At any rate, he went to school there all winter and made remarkable progress. In the course of ten weeks he could read slowly, and he knew most of the short words in his primer and second reader by sight. Longer words he would not try to pronounce, but called them, each and all, "jackass" as fast as he came to them.

In consequence his reading aloud was highly ambiguous. He could write his name slowly and with many grimaces.

Figures, for some reason, came much easier to him than the alphabet. He learned the numerals in a few days, and by the fifth or sixth week of school he could add and subtract on his slate. But the multiplication table gave him serious trouble. The only way he succeeded in learning it at all was by singing it. After he began to do sums in multiplication on his slate, he was likely to burst forth singing in school hours:

"Seven times eight are fifty-six 
     and carry five.
 Seven times nine are sixty-three 
     and carry seven.
     No, no, no, no, carry six!"

"But, Mr. Lurvey, you must keep quiet in school!" the afflicted master remonstrated for the hundredth time. "No one else can study."

"But I can't!" old Zack would reply. "'Twouldn't come to me 'less I sung it!"

Toward the last weeks of the term he was able to multiply with considerable accuracy and to divide in short division. Long division he did not attempt, but he rapidly learned to cast interest at six per cent. He had had a way of arriving at that with beans, before he came to school; and no one had ever succeeded in cheating him. He knew about interest money, he said, by "sense of feeling."

Grammar he saw no use for, and did not bother himself with it; but, curiously enough, he was delighted with geography and toward the end of the term bought a copy of Cornell's text-book, which was then used in Maine schools.

What most interested him was to trace rivers on the maps and to learn their names. Cities he cared nothing for; but he loved to learn about the mountain ranges where pine and spruce grew.

"What places them would be for sawmills!" he exclaimed.

Much as he liked his new geography, however, he had grown violently angry over the first lesson and declared with strong language that it was all a lie! The master had read aloud to him the first lesson, which describes the earth as one of the planets that revolve round the sun, and which says that it is a globe or sphere, turning on its axis once in twenty-four hours and so causing day and night.

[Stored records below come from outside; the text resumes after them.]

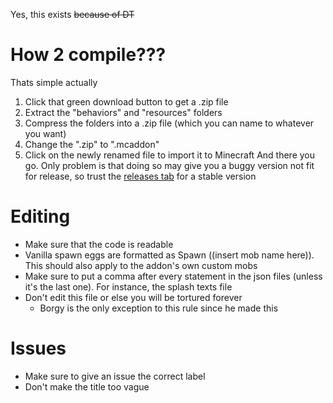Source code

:Yes, this exists ~~because of DT~~
# How 2 compile???
Thats simple actually
1. Click that green download button to get a .zip file
2. Extract the "behaviors" and "resources" folders
3. Compress the folders into a .zip file (which you can name to whatever you want)
4. Change the ".zip" to ".mcaddon"
5. Click on the newly renamed file to import it to Minecraft
And there you go. Only problem is that doing so may give you a buggy version not fit for release, so trust the [releases tab](https://github.com/ANightDazingZoroark/Prehistoric-Rift-Addon/releases) for a stable version 
# Editing
* Make sure that the code is readable
* Vanilla spawn eggs are formatted as Spawn ((insert mob name here)). This should also apply to the addon's own custom mobs
* Make sure to put a comma after every statement in the json files (unless it's the last one). For instance, the splash texts file
* Don't edit this file or else you will be tortured forever
  * Borgy is the only exception to this rule since he made this
# Issues
* Make sure to give an issue the correct label
* Don't make the title too vague
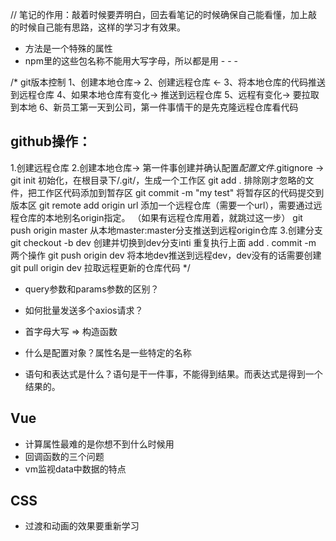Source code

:// 笔记的作用：敲着时候要弄明白，回去看笔记的时候确保自己能看懂，加上敲的时候自己能有思路，这样的学习才有效果。

- 方法是一个特殊的属性
- npm里的这些包名称不能用大写字母，所以都是用 - - -

/* git版本控制 
1、创建本地仓库-> 2、创建远程仓库 <- 3、将本地仓库的代码推送到远程仓库
4、如果本地仓库有变化-> 推送到远程仓库
5、远程有变化-> 要拉取到本地
6、新员工第一天到公司，第一件事情干的是先克隆远程仓库看代码

## github操作：
1.创建远程仓库
2.创建本地仓库-> 第一件事创建并确认配置*配置文件*.gitignore ->
  git init 初始化，在根目录下/.git/，生成一个工作区
  git add . 排除刚才忽略的文件，把工作区代码添加到暂存区
  git commit -m "my test" 将暂存区的代码提交到版本区
  git remote add origin url  添加一个远程仓库（需要一个url），需要通过远程仓库的本地别名origin指定。
  （如果有远程仓库用着，就跳过这一步）
  git push origin master  从本地master:master分支推送到远程origin仓库
3.创建分支
  git checkout -b dev  创建并切换到dev分支inti
  重复执行上面 add .  commit -m 两个操作
  git push origin dev  将本地dev推送到远程dev，dev没有的话需要创建
  git pull origin dev  拉取远程更新的仓库代码
*/

- query参数和params参数的区别？

- 如何批量发送多个axios请求？

- 首字母大写 => 构造函数

- 什么是配置对象？属性名是一些特定的名称
- 语句和表达式是什么？语句是干一件事，不能得到结果。而表达式是得到一个结果的。


## Vue
- 计算属性最难的是你想不到什么时候用
- 回调函数的三个问题
- vm监视data中数据的特点


## CSS
* 过渡和动画的效果要重新学习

Old Zack listened incredulously. "I don't believe a word of that!" he declared flatly.

The master labored with him for some time, trying to convince him that the earth is round and moves, but it was quite in vain.

"No such thing!" old Zack exclaimed. "I know better! That's the biggest lie that ever was told!"

He quite took it to heart and continued talking about it after school. He really seemed to believe that a great and dangerous delusion had gone abroad.

"It's wrong," he said, "puttin' sich stuff as that into young ones' heads. It didn't oughter be 'lowed!"

What old Zack was saying about the earth spread abroad and caused a great deal of amusement. Certain waggish persons began to "josh" him and others tried to argue with him, but all such attempts merely roused his native obstinacy. One Sunday evening he gave a

somewhat wrong direction to the weekly prayer meeting by rising to warn the people that their children were being taught a pack of lies; and such was his vehemence that the regular Sabbath service resolved itself into a heated debate on the contour of the earth.

Perhaps old Zack believed that, as a recently educated man, it had become his duty to set things right in the public mind.

The day before school closed he went to his late antagonist, the lawyer on the school board, and again offered to pay the twenty dollars for his tuition. After formally expelling him from school, however, the board did not dare to accept the money, and old Zack gave it to the long-suffering Master Cobb.